October 8, 2020
IRLI and network of attorneys show that illegal alien received adequate notice
WASHINGTON—At the invitation of the Board of Immigration Appeals (BIA), the Immigration Reform Law Institute (IRLI), on behalf of the Federation for American Immigration Reform (FAIR), has filed a brief in an appeal of an immigration judge’s order denying removal of an alien who did not show up for his asylum hearing.
As IRLI points out in its brief for FAIR, the government served the alien, who had been returned to Mexico to wait for his hearing, with notice of the hearing, and that notice is all that Congress requires. The government also provided the alien with directions about how to present himself at a port of entry for transportation to the hearing, but did not have a certificate stating that it had provided those directions. Finding the lack of a certificate unfair, the immigration judge denied removal.

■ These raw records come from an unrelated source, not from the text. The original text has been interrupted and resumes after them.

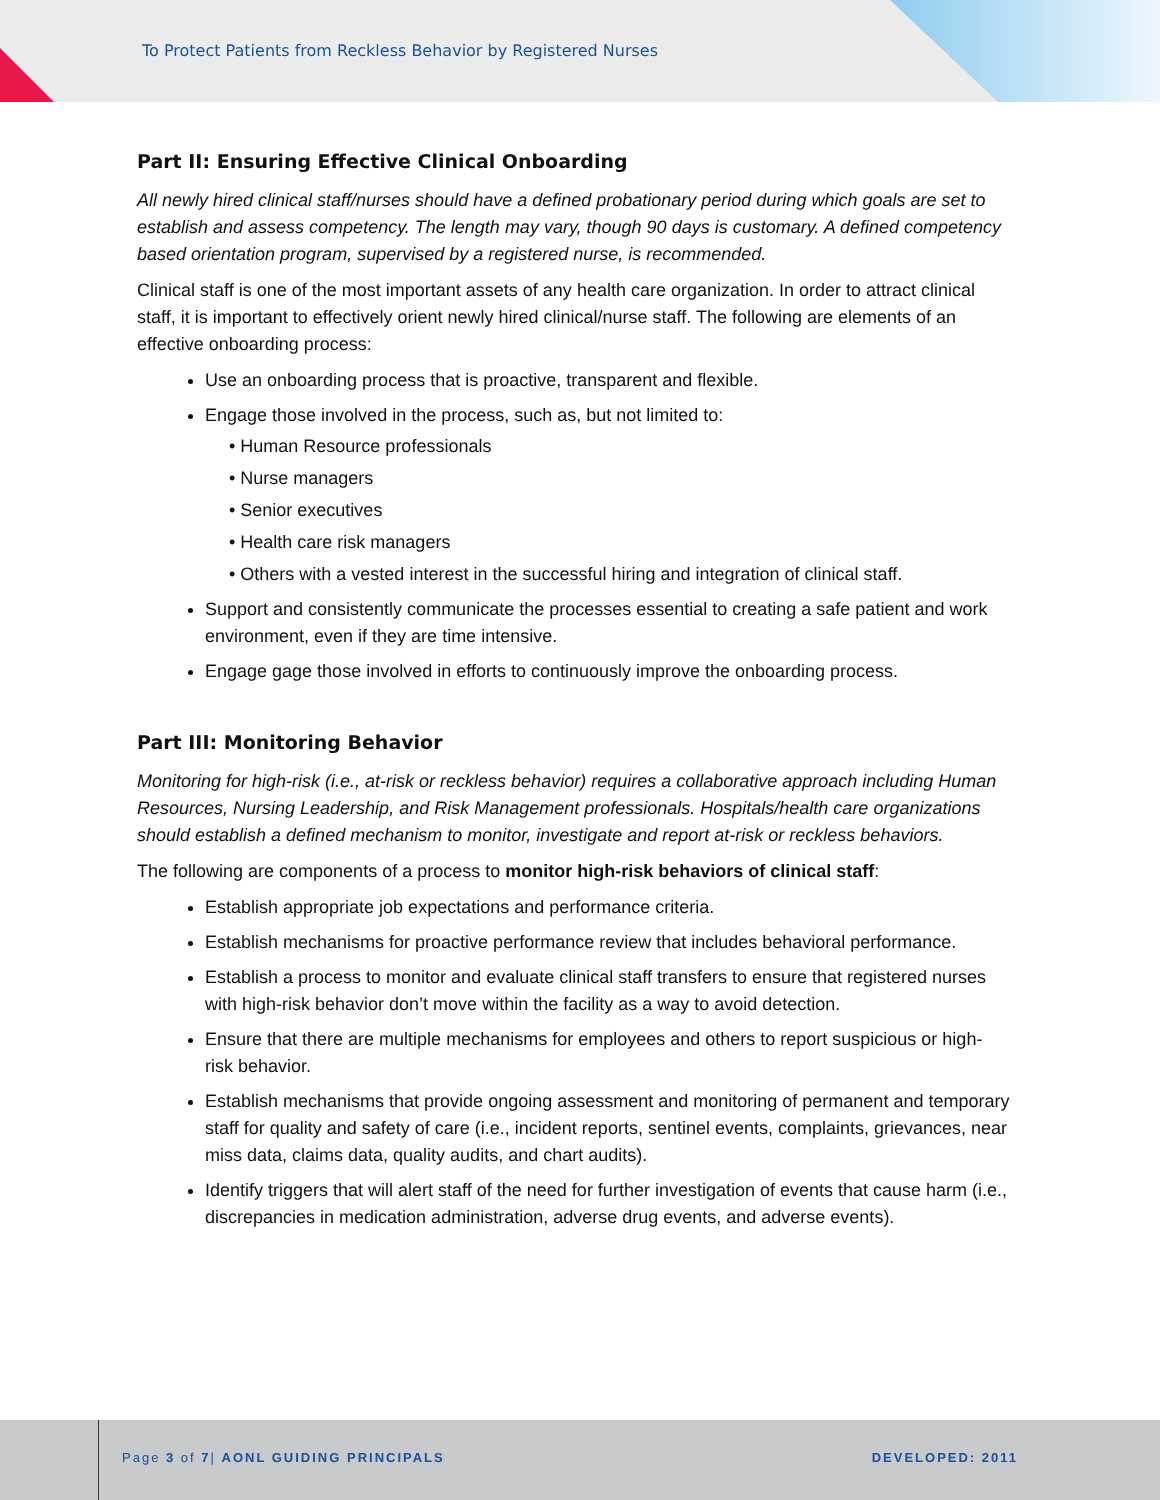To Protect Patients from Reckless Behavior by Registered Nurses
Part II: Ensuring Effective Clinical Onboarding
All newly hired clinical staff/nurses should have a defined probationary period during which goals are set to establish and assess competency. The length may vary, though 90 days is customary. A defined competency based orientation program, supervised by a registered nurse, is recommended.
Clinical staff is one of the most important assets of any health care organization. In order to attract clinical staff, it is important to effectively orient newly hired clinical/nurse staff. The following are elements of an effective onboarding process:
Use an onboarding process that is proactive, transparent and flexible.
Engage those involved in the process, such as, but not limited to:
• Human Resource professionals
• Nurse managers
• Senior executives
• Health care risk managers
• Others with a vested interest in the successful hiring and integration of clinical staff.
Support and consistently communicate the processes essential to creating a safe patient and work environment, even if they are time intensive.
Engage gage those involved in efforts to continuously improve the onboarding process.
Part III: Monitoring Behavior
Monitoring for high-risk (i.e., at-risk or reckless behavior) requires a collaborative approach including Human Resources, Nursing Leadership, and Risk Management professionals. Hospitals/health care organizations should establish a defined mechanism to monitor, investigate and report at-risk or reckless behaviors.
The following are components of a process to monitor high-risk behaviors of clinical staff:
Establish appropriate job expectations and performance criteria.
Establish mechanisms for proactive performance review that includes behavioral performance.
Establish a process to monitor and evaluate clinical staff transfers to ensure that registered nurses with high-risk behavior don’t move within the facility as a way to avoid detection.
Ensure that there are multiple mechanisms for employees and others to report suspicious or high-risk behavior.
Establish mechanisms that provide ongoing assessment and monitoring of permanent and temporary staff for quality and safety of care (i.e., incident reports, sentinel events, complaints, grievances, near miss data, claims data, quality audits, and chart audits).
Identify triggers that will alert staff of the need for further investigation of events that cause harm (i.e., discrepancies in medication administration, adverse drug events, and adverse events).
Page 3 of 7| AONL GUIDING PRINCIPALS
DEVELOPED: 2011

In its brief, IRLI shows that, under Supreme Court precedent, due process for aliens crossing the border consists of whatever procedures Congress mandates. And Congress has only mandated a notice of hearing containing information, chiefly the time and place of the hearing, that was provided in this case. It has not mandated that the government provide aliens with directions to their hearings, or certify that it has, though in practice it does provide such directions to aliens waiting in Mexico. Thus, IRLI argues, the immigration judge overstepped his authority by grafting an extra requirement of a certificate onto the statute.
Attorneys United for a Secure America (AUSA), a national network of attorneys seeking to improve immigration law enforcement, also filed a brief in the case. The AUSA brief emphasized the lack of any statutory basis for the immigration judge’s decision. AUSA is a project of IRLI.
“Many aliens returned to Mexico to wait for their asylum hearings do not really want asylum hearings,” said Dale L. Wilcox, executive director and general counsel of IRLI. “What they wanted was to disappear into the United States to ‘wait’ for their hearings—at which they would never show up—here. Thankfully, that strategy has been thwarted by the administration’s Wait in Mexico policy. It would be useless to make the government re-serve the alien in this case with information he has already received, only to have him not show up again. We hope the BIA does not impose this policy, which would beyond its authority, too, and reverses this immigration judge.”
The case is Amicus Invitation No. 20-04-09 (BIA).